Bandiera nera alla Foce del Tevere, la più inquinata del Lazio
Legambiente: “Subito interventi su fognature, depurazione, risparmio idrico. Continuare la battaglia contro abusivismo, cementificazione, scarichi il
 

(AGR) Ben dieci punti sulle foci dei corsi d'acqua della nostra regione sono risultati “fortemente inquinati” e altri quattro “inquinati”, nonostante i criteri più permissivi della legge sulla balneazione in vigore dallo scorso anno. È quanto mai inquietante il quadro che consegue dai prelievi effettuati nel Lazio dai biologi della Goletta Verde di Legambiente lungo le coste del Lazio nelle giornate del 30 giugno e 1 luglio scorsi, presentato oggi a Roma a conclusione del passaggio nella nostra regione della storica campagna dedicata al monitoraggio e all’informazione sullo stato di salute delle coste e delle acque italiane, realizzata anche grazie al contributo del Consorzio Obbligatorio degli Oli Usati, di Corepla, Consorzio Ecogas e Novamont.

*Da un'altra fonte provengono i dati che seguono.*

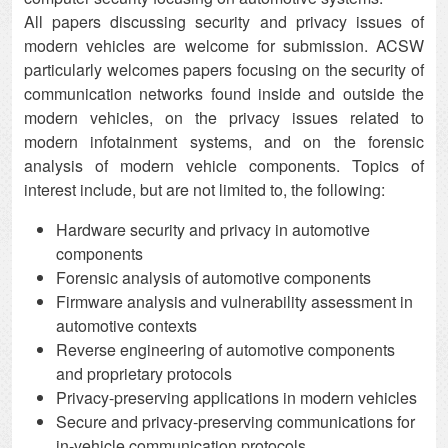
All papers discussing security and privacy issues of
modern vehicles are welcome for submission. ACSW
particularly welcomes papers focusing on the security of
communication networks found inside and outside the
modern vehicles, on the privacy issues related to
modern infotainment systems, and on the forensic
analysis of modern vehicle components. Topics of
interest include, but are not limited to, the following:
Hardware security and privacy in automotive
components
Forensic analysis of automotive components
Firmware analysis and vulnerability assessment in
automotive contexts
Reverse engineering of automotive components
and proprietary protocols
Privacy-preserving applications in modern vehicles
Secure and privacy-preserving communications for
in-vehicle communication protocols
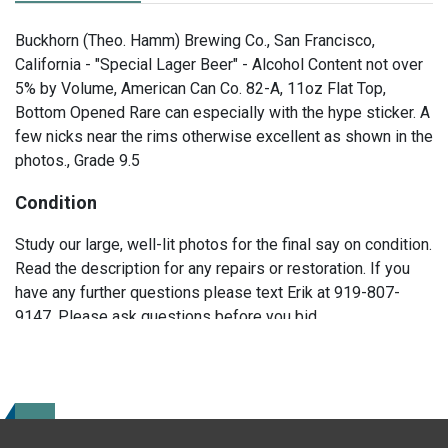
Buckhorn (Theo. Hamm) Brewing Co., San Francisco,
California - "Special Lager Beer" - Alcohol Content not over
5% by Volume, American Can Co. 82-A, 11oz Flat Top,
Bottom Opened Rare can especially with the hype sticker. A
few nicks near the rims otherwise excellent as shown in the
photos., Grade 9.5
Condition
Study our large, well-lit photos for the final say on condition.
Read the description for any repairs or restoration. If you
have any further questions please text Erik at 919-807-
9147. Please ask questions before you bid.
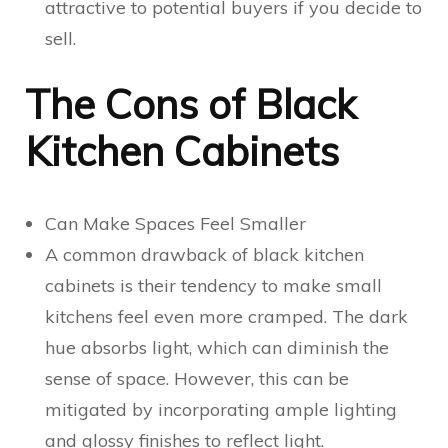
attractive to potential buyers if you decide to
sell.
The Cons of Black
Kitchen Cabinets
Can Make Spaces Feel Smaller
A common drawback of black kitchen
cabinets is their tendency to make small
kitchens feel even more cramped. The dark
hue absorbs light, which can diminish the
sense of space. However, this can be
mitigated by incorporating ample lighting
and glossy finishes to reflect light.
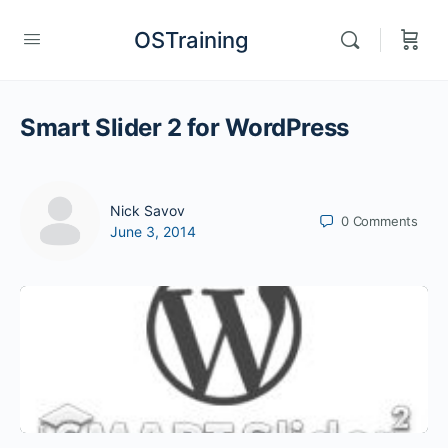
OSTraining
Smart Slider 2 for WordPress
Nick Savov
0
Comments
June 3, 2014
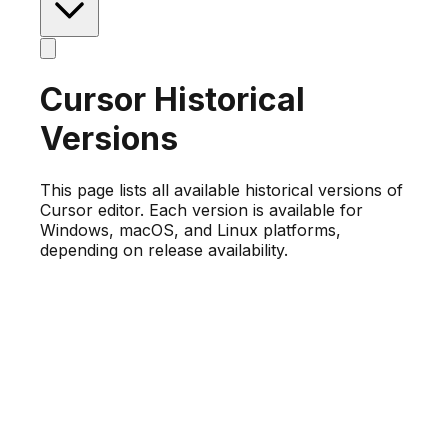
Cursor Historical
Versions
This page lists all available historical versions of
Cursor editor. Each version is available for
Windows, macOS, and Linux platforms,
depending on release availability.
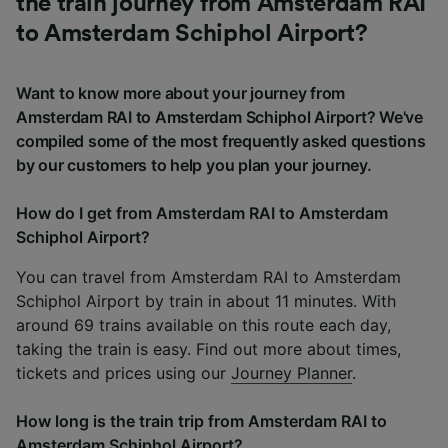
the train journey from Amsterdam RAI
to Amsterdam Schiphol Airport?
Want to know more about your journey from
Amsterdam RAI to Amsterdam Schiphol Airport? We've
compiled some of the most frequently asked questions
by our customers to help you plan your journey.
How do I get from Amsterdam RAI to Amsterdam
Schiphol Airport?
You can travel from Amsterdam RAI to Amsterdam
Schiphol Airport by train in about 11 minutes. With
around 69 trains available on this route each day,
taking the train is easy. Find out more about times,
tickets and prices using our
Journey Planner
.
How long is the train trip from Amsterdam RAI to
Amsterdam Schiphol Airport?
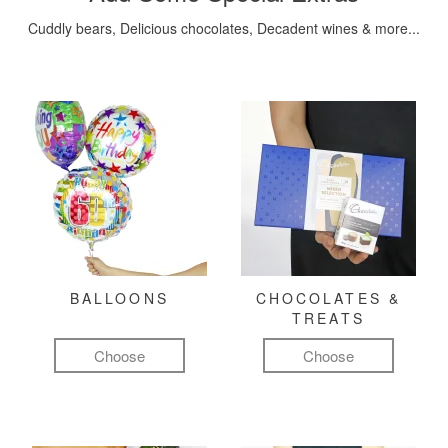
Cuddly bears, Delicious chocolates, Decadent wines & more...
BALLOONS
CHOCOLATES &
TREATS
Choose
Choose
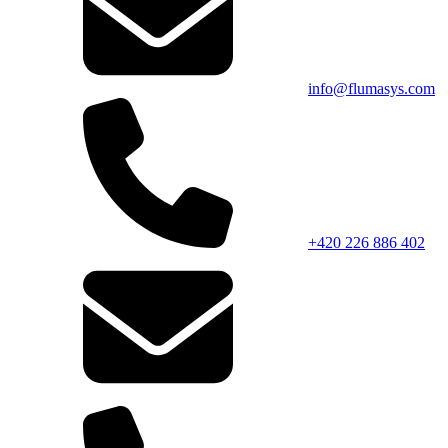
info@flumasys.com
+420 226 886 402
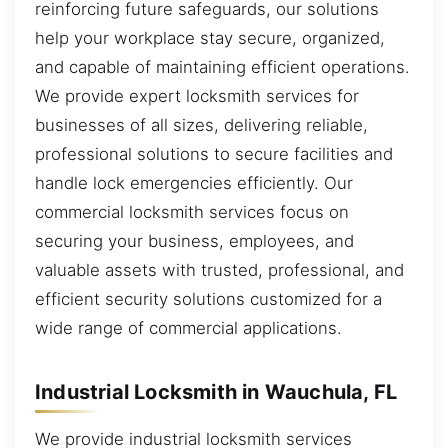
reinforcing future safeguards, our solutions
help your workplace stay secure, organized,
and capable of maintaining efficient operations.
We provide expert locksmith services for
businesses of all sizes, delivering reliable,
professional solutions to secure facilities and
handle lock emergencies efficiently. Our
commercial locksmith services focus on
securing your business, employees, and
valuable assets with trusted, professional, and
efficient security solutions customized for a
wide range of commercial applications.
Industrial Locksmith in Wauchula, FL
We provide industrial locksmith services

In questo contesto regionale, tristemente protagonista sono le nove località segnalate in provincia di Roma. “Fortemente inquinati” il canale presso il Lungomare Pyrgi a Santa Severa nel Comune di Santa Marinella, il Fosso di Zambra a Cerveteri presso Campo di Mare, la Foce del Rio Vaccino a Ladispoli; stessa situazione al Canale sulla Spiaggia di Rio Torto a Pomezia e al Canale presso via San Francesco a Torvajanica, ma anche al Fosso Grande ad Ardea; l'elevato grado di inquinamento microbiologico si rileva anche a Torre Astura presso il Ponte sul Canale Idrovore Valmontorio a Nettuno, al Fosso dei Tre Denari in località Passoscuro a Fiumicino. La Foce del Tevere è la più inquinata del Lazio: i valori dei batteri Escherichia Coli superano di quasi 40 volte i limiti di legge e fanno scattare una “bandiera nera” al Comune di Roma e ad ACEA che gestisce il Servizio Idrico Integrato della Capitale, per la pessima qualità del fiume, dove in questi giorni c'è una nuova moria di pesci.

In provincia di Latina “fortemente inquinati” il sito del Torrente Lorgato, in località Sant'Agostino a Gaeta, e la Foce Rio Santa Croce presso Gianola a Formia.

Anche nella provincia di Viterbo tre punti critici. “Inquinate” sia la Foce del Fiume Chiarone che la Foce del Fiume Fiora a Montalto di Castro ma anche la Foce del Fiume Marta a Tarquinia, che è anche piena di rifiuti.